Филат говорил внешне спокойно, но Мариора видела, как пальцы его нервно теребили залохматившийся от ветхости конец пояса.

К общему удивлению, Павел Тимофеевич не стал, расспрашивать, что это за село Малоуцы. Вытерев губы, он проговорил спокойно:

— Конечно, можно. Была бы только власть советская… Можно.

— Но ведь у нас народ темный, — раздумчиво сказал Филат. — Побоятся в колхоз идти. Ведь сколько лет живем, каждый на своем клочке бьется, дальше носа не видит…

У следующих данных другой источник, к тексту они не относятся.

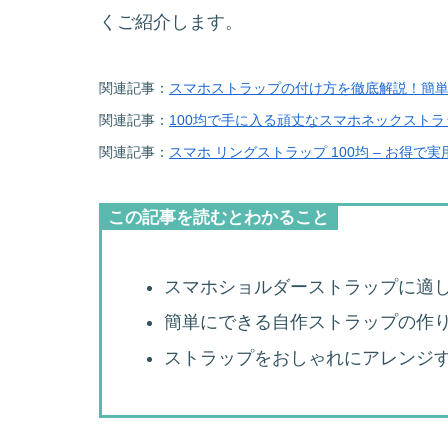
くご紹介します。
関連記事：
スマホストラップの付け方を徹底解説！簡
関連記事：
100均で手に入る頑丈なスマホネックスト
関連記事：
スマホ リングストラップ 100均 – お得
この記事を読むとわかること
スマホショルダーストラップに適
簡単にできる自作ストラップの作
ストラップをおしゃれにアレンジ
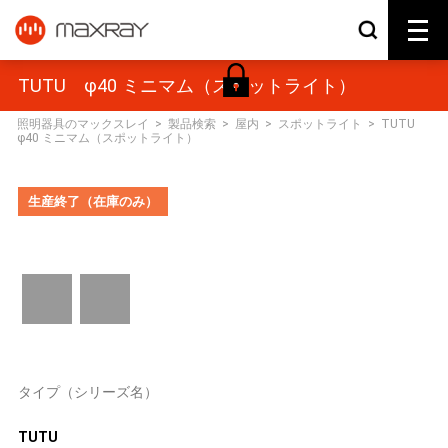
TUTU φ40 ミニマム（スポットライト）
照明器具のマックスレイ
>
製品検索
>
屋内
>
スポットライト
>
TUTU
φ40 ミニマム（スポットライト）
生産終了（在庫のみ）
タイプ（シリーズ名）
TUTU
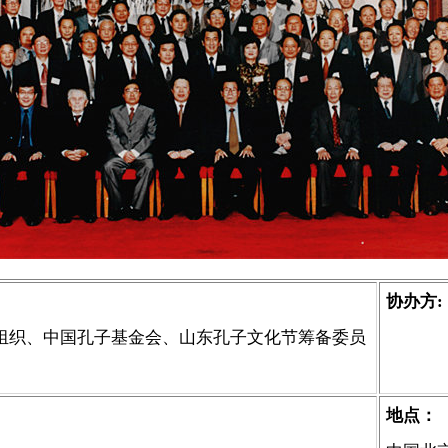
协办方:
组织、中国孔子基金会、山东孔子文化节筹备委员
地点：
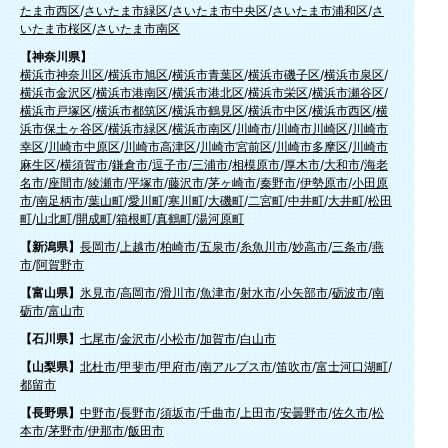
たま市西区
/
さいたま市緑区
/
さいたま市中央区
/
さいたま市浦和区
/
さ
いたま市桜区
/
さいたま市南区
【神奈川県】
横浜市神奈川区
/
横浜市旭区
/
横浜市青葉区
/
横浜市磯子区
/
横浜市泉区
/
横浜市金沢区
/
横浜市港南区
/
横浜市港北区
/
横浜市栄区
/
横浜市瀬谷区
/
横浜市戸塚区
/
横浜市都筑区
/
横浜市鶴見区
/
横浜市中区
/
横浜市西区
/
横
浜市保土ヶ谷区
/
横浜市緑区
/
横浜市南区
/
川崎市
/
川崎市川崎区
/
川崎市
幸区
/
川崎市中原区
/
川崎市高津区
/
川崎市宮前区
/
川崎市多摩区
/
川崎市
麻生区
/
横須賀市
/
鎌倉市
/
逗子市
/
三浦市
/
相模原市
/
厚木市
/
大和市
/
海老
名市
/
座間市
/
綾瀬市
/
平塚市
/
藤沢市
/
茅ヶ崎市
/
秦野市
/
伊勢原市
/
小田原
市
/
南足柄市
/
葉山町
/
愛川町
/
寒川町
/
大磯町
/
二宮町
/
中井町
/
大井町
/
松田
町
/
山北町
/
開成町
/
箱根町
/
真鶴町
/
湯河原町
【新潟県】
長岡市
/
上越市
/
柏崎市
/
五泉市
/
糸魚川市
/
妙高市
/
三条市
/
燕
市
/
阿賀野市
【富山県】
氷見市
/
高岡市
/
滑川市
/
魚津市
/
射水市
/
小矢部市
/
砺波市
/
南
砺市
/
富山市
【石川県】
七尾市
/
金沢市
/
小松市
/
加賀市
/
白山市
【山梨県】
北杜市
/
甲斐市
/
甲府市
/
南アルプス市
/
笛吹市
/
富士河口湖町
/
都留市
【長野県】
中野市
/
長野市
/
須坂市
/
千曲市
/
上田市
/
安曇野市
/
佐久市
/
松
本市
/
茅野市
/
伊那市
/
飯田市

Павел Тимофеевич развел руками.

— Так что же, вы думаете, у нас люди родились сознательными? И у нас сначала было много трудностей. Мы ведь сколько шатались, прежде чем узнали, как прямо стоять надо. А учиться нам было не у кого: мы ведь были первые колхозники на всем свете. Вам будет много легче. По готовому образцу можете свою жизнь строить. Но это не значит, что у вас не будет трудностей. Враги колхоза найдутся, без этого тоже не бывает. Но вперед вы пойдете быстрее, чем мы шли в первые годы, это уж верно, — Помолчав, агроном задумчиво добавил: — Конечно, не поймите так, что стоит вам организовать колхоз — и вы заживете лучше некуда. Есть ведь и плохие колхозы. Там, где люди плохо работают, где плохо организован труд. Но я убежден, что и наш колхоз, хороший вообще говоря, далеко не предел наших возможностей.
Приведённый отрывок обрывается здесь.